Bank Deposit Insurance Near Spotlight Again

Deposit insurance has been a stabilizing force in the  US banking industry since the  formation of the Federal Deposit Insurance Corporation (FDIC). During the  financial crisis of 2008, the increase in FDIC levels helped avert potential  runs, and aided in avoiding an even worse financial disaster. Some actions taken  though were temporary, and time has come to review and renew them or face  serious potential consequences.

The expiration of special U.S. deposit  insurance at the end of the year has spurred banks to lobby Congress to extend  the program out of fear that companies will withdraw billions of dollars. At  issue is the Transaction Account Guarantee (TAG) program, which insures all bank  deposits in checking accounts above the $250,000 coverage already provided by  the Federal Deposit Insurance Corp.
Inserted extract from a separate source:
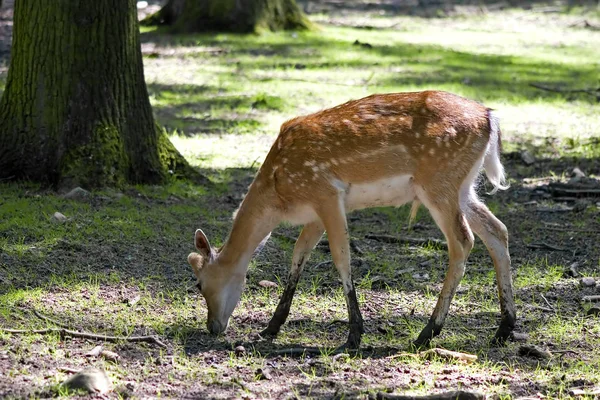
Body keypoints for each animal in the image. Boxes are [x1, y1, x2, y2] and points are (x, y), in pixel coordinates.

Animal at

TAG primarily benefits businesses and local  governments that need quick access to large amounts of cash for payroll and  other needs. About $1.3 trillion of TAG-insured deposits that do not pay  interest sit at large and small U.S. banks. The TAG program was  created by bank regulators and the U.S. Treasury during the 2008 financial  crisis to attract cash for banks and reassure depositors that their money was  safe. In 2010, Congress extended the TAG program through the end of 2012.  Without another extension, businesses are likely to shift their deposits to  prime money-market accounts and other short-term alternatives. The TAG program  addresses treasurers’ two primary concerns: safety and a return on cash that  comes from discounts banks give on other services in lieu of  interest.

While the 10 largest U.S. banks hold  70 percent of TAG deposits, small banks have benefited by attracting deposits  from local borrowers to fund loans that previously went to bigger banks, which  are seen as safer. Community banks with under $10 billion of assets hold about  $200 billion of TAG deposits – or about $23 million per  bank.

Camden Fine, president of the Independent Community  Bankers of America stated  “Extending TAG is our No. 1 priority this year. Ending it will have a crippling  impact on any kind of full economic recovery.” The safety deposit insurance offers keeps the institutionaland individual clients safely in the bank, helping them maintain capital levels.

The FDIC, meanwhile, is “neutral” on  an extension, according to a spokesman. Last month, acting FDIC Chairman Martin  Gruenberg told the U.S. House subcommittee on financial institutions and  consumer credit that the TAG program has not had a big effect on depleting the  deposit insurance fund. But he declined to speculate on how ending the program  would affect banks or the economy.